Technical Solution

In this section, we focus on building the relational tables to support the dimensional model that we have designed in the previous section and discuss some of the common design decisions you need to make when building data warehouse tables. The following chapters cover the details of loading the data from the source systems and building Analysis Services cubes to present the information to end users.

Building Dimension Tables

Although some minor differences exist in the table designs for different business solutions, most dimension and fact table structures usually follow a strikingly similar pattern. Some standard ways of approaching the requirements for a well-performing data warehouse are common across most modern databases, including SQL Server 2005. We can start by building the Ship Method dimension table to demonstrate the approach.

Using Surrogate Keys

As described in Chapter 1, every dimension table has a surrogate key column that is generated within the data warehouse and uniquely identifies the dimension record. In SQL Server databases, we can implement surrogate keys using a concept called identity columns.

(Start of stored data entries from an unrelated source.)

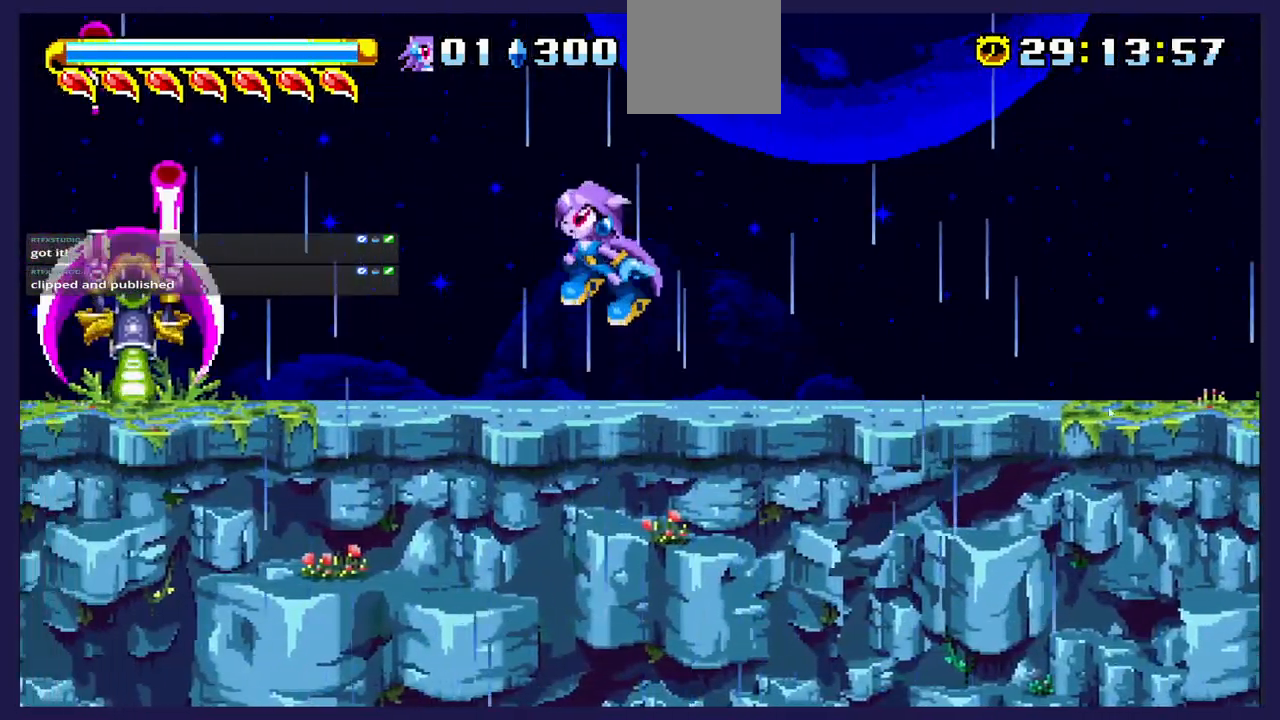
{"buttons": [], "left_stick": "center", "events": [[167, "DPAD_LEFT", "up"], [183, "DPAD_RIGHT", "down"], [267, "A", "up"], [367, "DPAD_RIGHT", "up"]]}
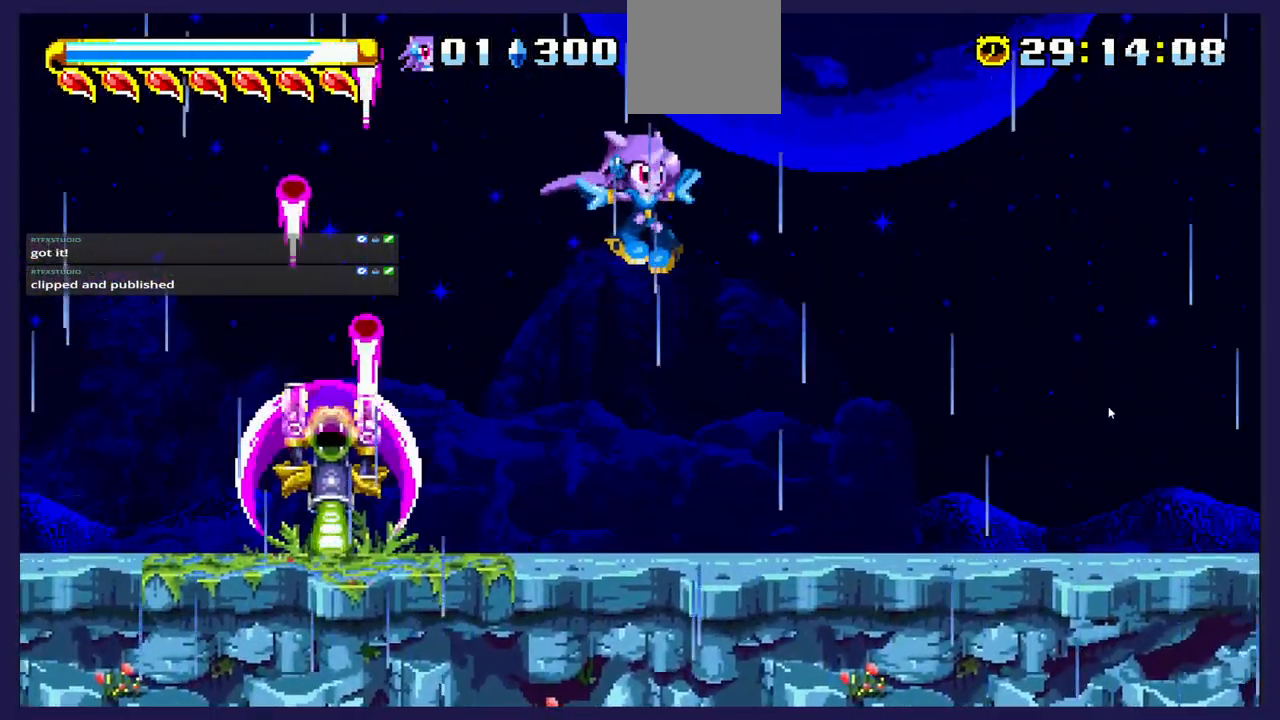
{"buttons": [], "left_stick": "center", "events": [[17, "DPAD_LEFT", "down"], [117, "DPAD_LEFT", "up"], [267, "DPAD_LEFT", "down"], [400, "DPAD_LEFT", "up"]]}
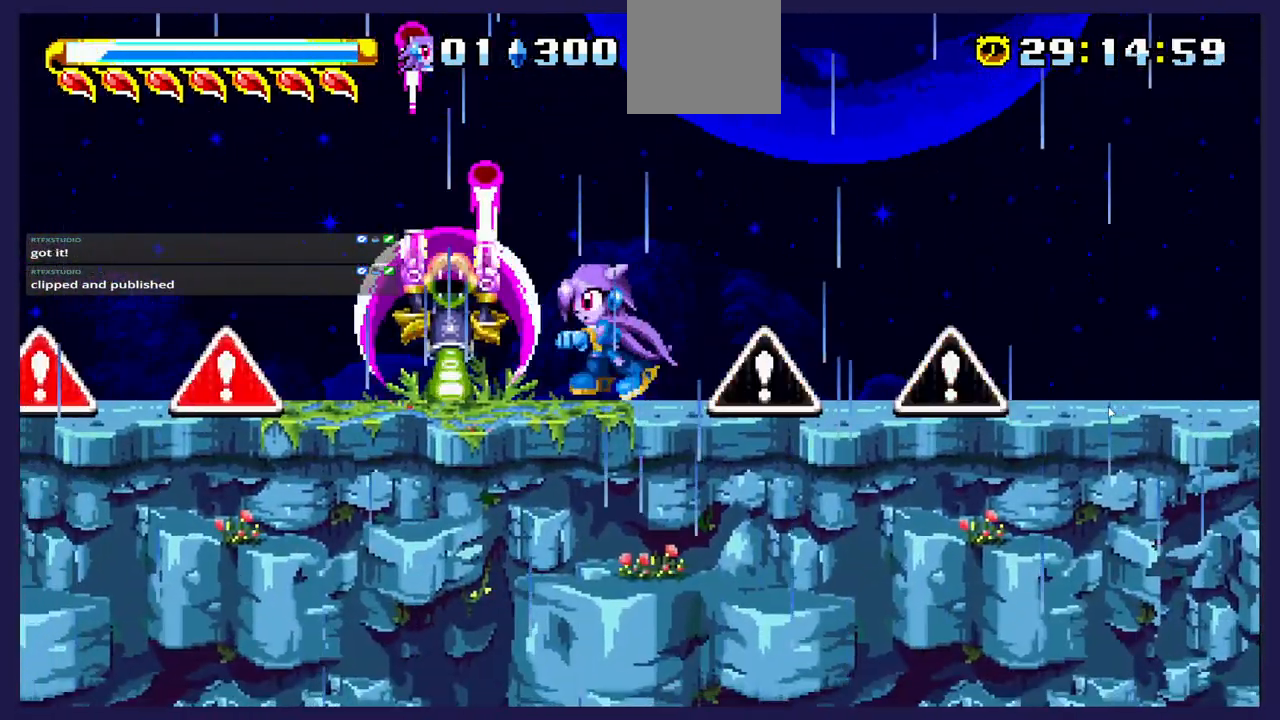
{"buttons": ["X"], "left_stick": "center", "events": [[17, "X", "down"], [183, "X", "up"], [283, "X", "down"], [383, "X", "up"], [467, "X", "down"]]}
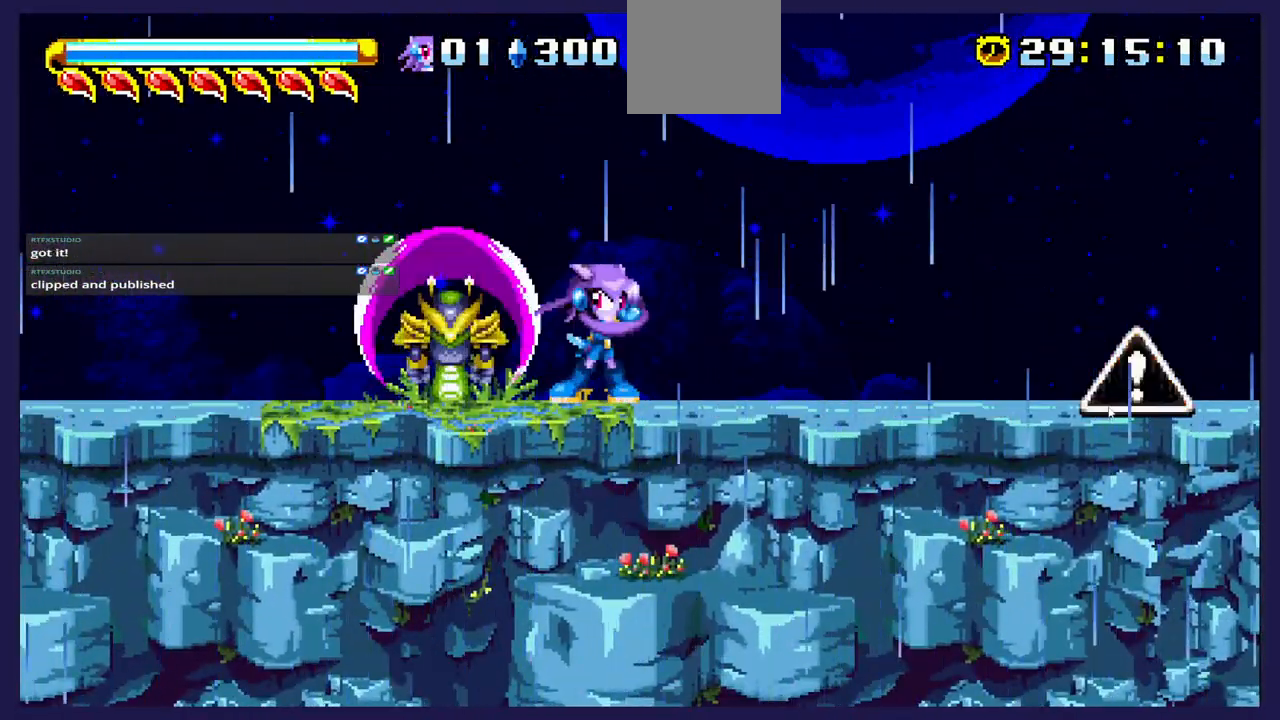
{"buttons": [], "left_stick": "center", "events": [[67, "X", "up"], [150, "X", "down"], [233, "X", "up"], [317, "X", "down"], [417, "X", "up"]]}
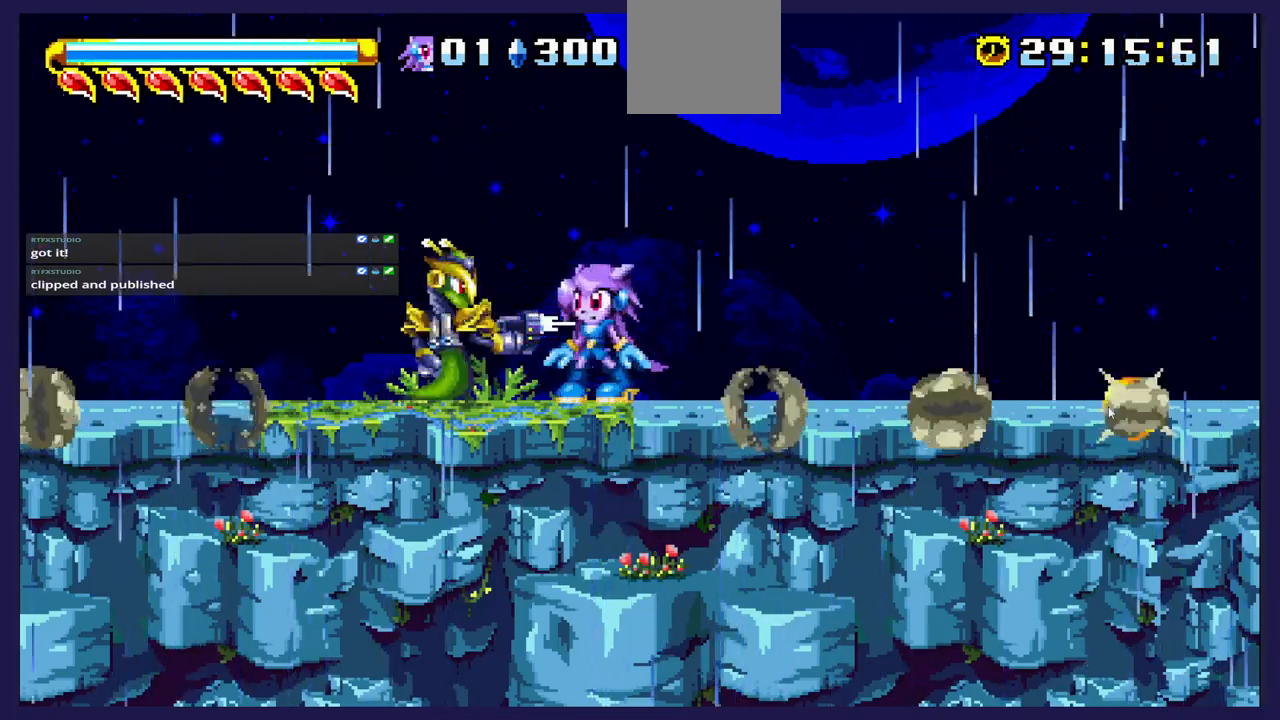
{"buttons": [], "left_stick": "center", "events": [[117, "B", "down"], [250, "B", "up"]]}
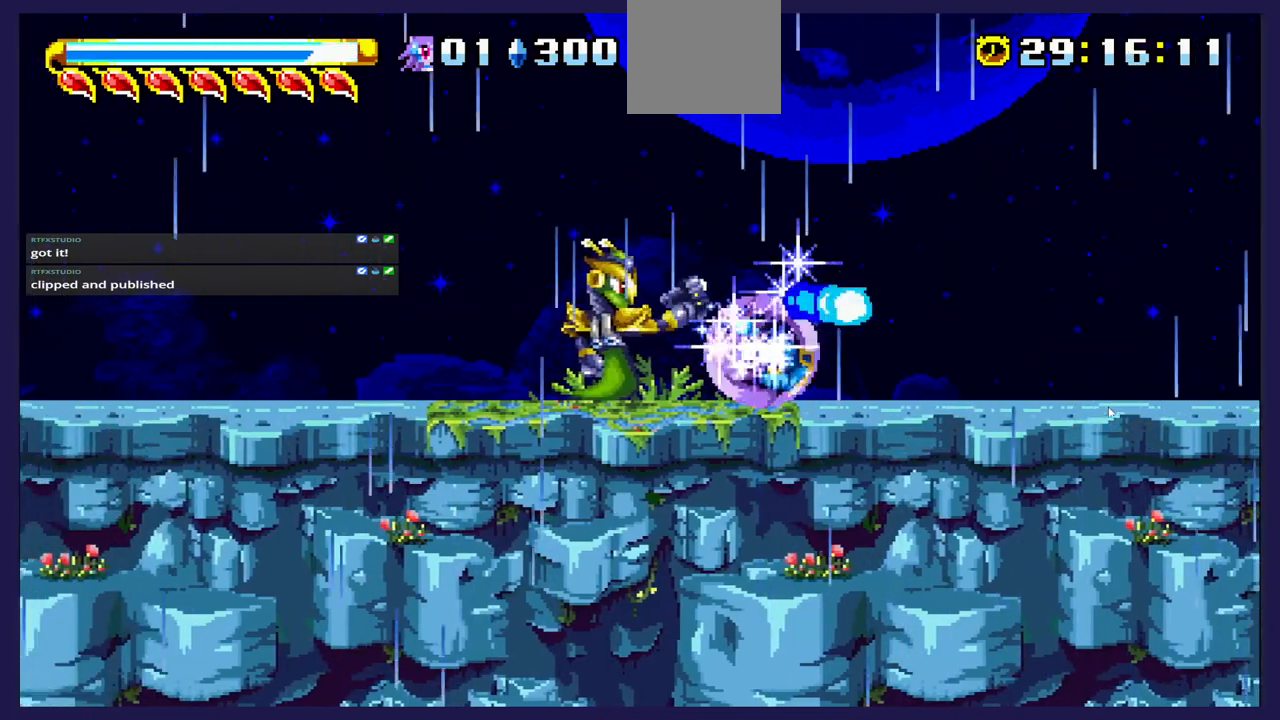
{"buttons": ["DPAD_LEFT"], "left_stick": "center", "events": [[17, "DPAD_RIGHT", "down"], [117, "DPAD_RIGHT", "up"], [333, "DPAD_LEFT", "down"]]}
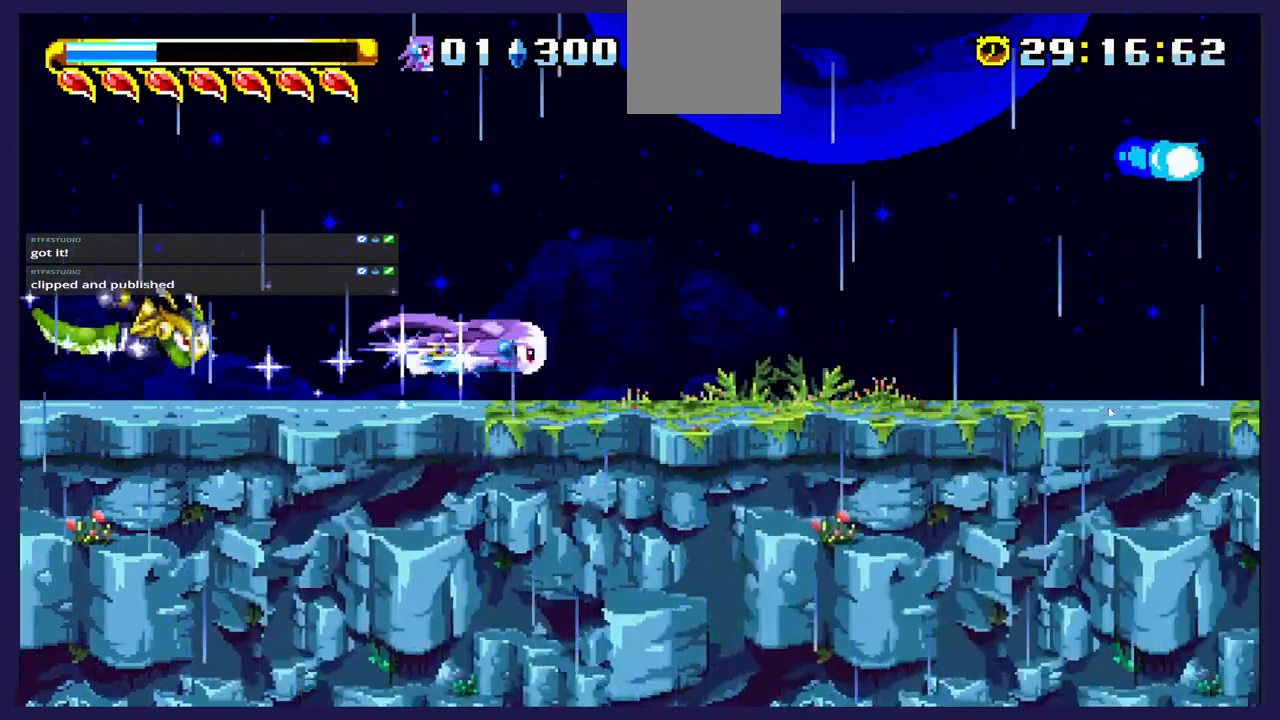
{"buttons": ["DPAD_LEFT"], "left_stick": "center", "events": [[283, "A", "down"], [433, "A", "up"]]}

The first column that we will add to the dimension table is called ShipMethodKey (see the sidebar "Using Naming Standards"), which is the surrogate key for the table. All surrogate keys in our databases are declared as integer fields with the IDENTITY property turned on. This means that there is no need to specify a value for this column. The database will generate a unique incremental value every time a new row is added to the table.

Adding the Business Key

The manufacturer has assigned a code for every method of shipping products to their customers, such as OSD for Overseas Deluxe shipping. Although we are internally using the surrogate key as the only identifier for shipping methods, we still need to store the original shipping code along with every record. This code will be used to translate the shipping codes in information received from source systems and is known as the business key.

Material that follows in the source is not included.